-- EXERCISE AIM --
A complete and exact copy of the data below is required.

-- Extracted page text data --
•••••

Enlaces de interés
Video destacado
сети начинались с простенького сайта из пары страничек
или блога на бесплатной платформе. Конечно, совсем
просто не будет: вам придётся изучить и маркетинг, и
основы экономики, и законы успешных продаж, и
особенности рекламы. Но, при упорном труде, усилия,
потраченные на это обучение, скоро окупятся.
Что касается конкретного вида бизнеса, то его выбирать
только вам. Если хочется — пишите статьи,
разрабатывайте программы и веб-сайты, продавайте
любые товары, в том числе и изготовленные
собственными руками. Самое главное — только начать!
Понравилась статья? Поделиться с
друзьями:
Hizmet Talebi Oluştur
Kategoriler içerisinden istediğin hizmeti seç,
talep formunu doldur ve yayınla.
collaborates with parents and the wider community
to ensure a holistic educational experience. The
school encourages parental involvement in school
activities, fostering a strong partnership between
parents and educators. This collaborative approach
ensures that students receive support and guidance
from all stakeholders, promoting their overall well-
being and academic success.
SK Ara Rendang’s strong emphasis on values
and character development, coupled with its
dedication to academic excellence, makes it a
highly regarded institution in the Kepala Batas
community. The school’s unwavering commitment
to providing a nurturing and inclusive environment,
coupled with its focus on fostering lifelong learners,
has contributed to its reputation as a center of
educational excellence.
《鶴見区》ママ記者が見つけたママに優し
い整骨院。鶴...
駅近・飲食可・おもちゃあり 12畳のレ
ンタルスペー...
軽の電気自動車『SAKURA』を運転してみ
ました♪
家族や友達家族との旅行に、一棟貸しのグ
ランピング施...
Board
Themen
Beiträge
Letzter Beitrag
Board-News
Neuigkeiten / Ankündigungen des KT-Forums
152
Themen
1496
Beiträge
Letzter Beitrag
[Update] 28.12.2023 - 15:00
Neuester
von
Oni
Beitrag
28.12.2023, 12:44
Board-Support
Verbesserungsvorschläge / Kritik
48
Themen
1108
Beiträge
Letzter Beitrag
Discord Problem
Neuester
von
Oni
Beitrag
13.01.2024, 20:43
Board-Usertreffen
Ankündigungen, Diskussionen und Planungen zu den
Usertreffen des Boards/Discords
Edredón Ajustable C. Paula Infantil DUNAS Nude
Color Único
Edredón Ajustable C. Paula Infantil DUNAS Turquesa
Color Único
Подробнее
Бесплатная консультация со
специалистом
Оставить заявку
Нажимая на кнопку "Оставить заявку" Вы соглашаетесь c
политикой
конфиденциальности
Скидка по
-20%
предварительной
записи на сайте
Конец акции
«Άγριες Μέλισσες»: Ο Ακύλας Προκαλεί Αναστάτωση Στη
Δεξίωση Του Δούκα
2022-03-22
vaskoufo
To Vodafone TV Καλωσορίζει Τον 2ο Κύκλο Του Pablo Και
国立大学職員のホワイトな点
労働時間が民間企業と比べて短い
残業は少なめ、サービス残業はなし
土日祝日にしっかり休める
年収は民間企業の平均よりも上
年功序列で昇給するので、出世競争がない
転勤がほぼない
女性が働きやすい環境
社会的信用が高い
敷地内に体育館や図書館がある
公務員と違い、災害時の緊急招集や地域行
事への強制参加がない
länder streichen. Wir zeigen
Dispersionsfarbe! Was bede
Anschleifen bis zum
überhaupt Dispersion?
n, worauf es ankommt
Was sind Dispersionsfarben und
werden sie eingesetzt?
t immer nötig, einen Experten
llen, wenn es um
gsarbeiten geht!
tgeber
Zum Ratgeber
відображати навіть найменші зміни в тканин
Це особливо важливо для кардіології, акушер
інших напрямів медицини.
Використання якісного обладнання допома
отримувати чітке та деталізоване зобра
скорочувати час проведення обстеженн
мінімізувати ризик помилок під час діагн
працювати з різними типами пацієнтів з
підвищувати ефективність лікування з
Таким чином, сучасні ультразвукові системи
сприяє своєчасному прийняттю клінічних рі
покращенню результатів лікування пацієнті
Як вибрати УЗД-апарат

•••••

-- EXERCISE SOLUTION --
Enlaces de interés
Video destacado
сети начинались с простенького сайта из пары страничек
или блога на бесплатной платформе. Конечно, совсем
просто не будет: вам придётся изучить и маркетинг, и
основы экономики, и законы успешных продаж, и
особенности рекламы. Но, при упорном труде, усилия,
потраченные на это обучение, скоро окупятся.
Что касается конкретного вида бизнеса, то его выбирать
только вам. Если хочется — пишите статьи,
разрабатывайте программы и веб-сайты, продавайте
любые товары, в том числе и изготовленные
собственными руками. Самое главное — только начать!
Понравилась статья? Поделиться с
друзьями:
Hizmet Talebi Oluştur
Kategoriler içerisinden istediğin hizmeti seç,
talep formunu doldur ve yayınla.
collaborates with parents and the wider community
to ensure a holistic educational experience. The
school encourages parental involvement in school
activities, fostering a strong partnership between
parents and educators. This collaborative approach
ensures that students receive support and guidance
from all stakeholders, promoting their overall well-
being and academic success.
SK Ara Rendang’s strong emphasis on values
and character development, coupled with its
dedication to academic excellence, makes it a
highly regarded institution in the Kepala Batas
community. The school’s unwavering commitment
to providing a nurturing and inclusive environment,
coupled with its focus on fostering lifelong learners,
has contributed to its reputation as a center of
educational excellence.
《鶴見区》ママ記者が見つけたママに優し
い整骨院。鶴...
駅近・飲食可・おもちゃあり 12畳のレ
ンタルスペー...
軽の電気自動車『SAKURA』を運転してみ
ました♪
家族や友達家族との旅行に、一棟貸しのグ
ランピング施...
Board
Themen
Beiträge
Letzter Beitrag
Board-News
Neuigkeiten / Ankündigungen des KT-Forums
152
Themen
1496
Beiträge
Letzter Beitrag
[Update] 28.12.2023 - 15:00
Neuester
von
Oni
Beitrag
28.12.2023, 12:44
Board-Support
Verbesserungsvorschläge / Kritik
48
Themen
1108
Beiträge
Letzter Beitrag
Discord Problem
Neuester
von
Oni
Beitrag
13.01.2024, 20:43
Board-Usertreffen
Ankündigungen, Diskussionen und Planungen zu den
Usertreffen des Boards/Discords
Edredón Ajustable C. Paula Infantil DUNAS Nude
Color Único
Edredón Ajustable C. Paula Infantil DUNAS Turquesa
Color Único
Подробнее
Бесплатная консультация со
специалистом
Оставить заявку
Нажимая на кнопку "Оставить заявку" Вы соглашаетесь c
политикой
конфиденциальности
Скидка по
-20%
предварительной
записи на сайте
Конец акции
«Άγριες Μέλισσες»: Ο Ακύλας Προκαλεί Αναστάτωση Στη
Δεξίωση Του Δούκα
2022-03-22
vaskoufo
To Vodafone TV Καλωσορίζει Τον 2ο Κύκλο Του Pablo Και
国立大学職員のホワイトな点
労働時間が民間企業と比べて短い
残業は少なめ、サービス残業はなし
土日祝日にしっかり休める
年収は民間企業の平均よりも上
年功序列で昇給するので、出世競争がない
転勤がほぼない
女性が働きやすい環境
社会的信用が高い
敷地内に体育館や図書館がある
公務員と違い、災害時の緊急招集や地域行
事への強制参加がない
länder streichen. Wir zeigen
Dispersionsfarbe! Was bede
Anschleifen bis zum
überhaupt Dispersion?
n, worauf es ankommt
Was sind Dispersionsfarben und
werden sie eingesetzt?
t immer nötig, einen Experten
llen, wenn es um
gsarbeiten geht!
tgeber
Zum Ratgeber
відображати навіть найменші зміни в тканин
Це особливо важливо для кардіології, акушер
інших напрямів медицини.
Використання якісного обладнання допома
отримувати чітке та деталізоване зобра
скорочувати час проведення обстеженн
мінімізувати ризик помилок під час діагн
працювати з різними типами пацієнтів з
підвищувати ефективність лікування з
Таким чином, сучасні ультразвукові системи
сприяє своєчасному прийняттю клінічних рі
покращенню результатів лікування пацієнті
Як вибрати УЗД-апарат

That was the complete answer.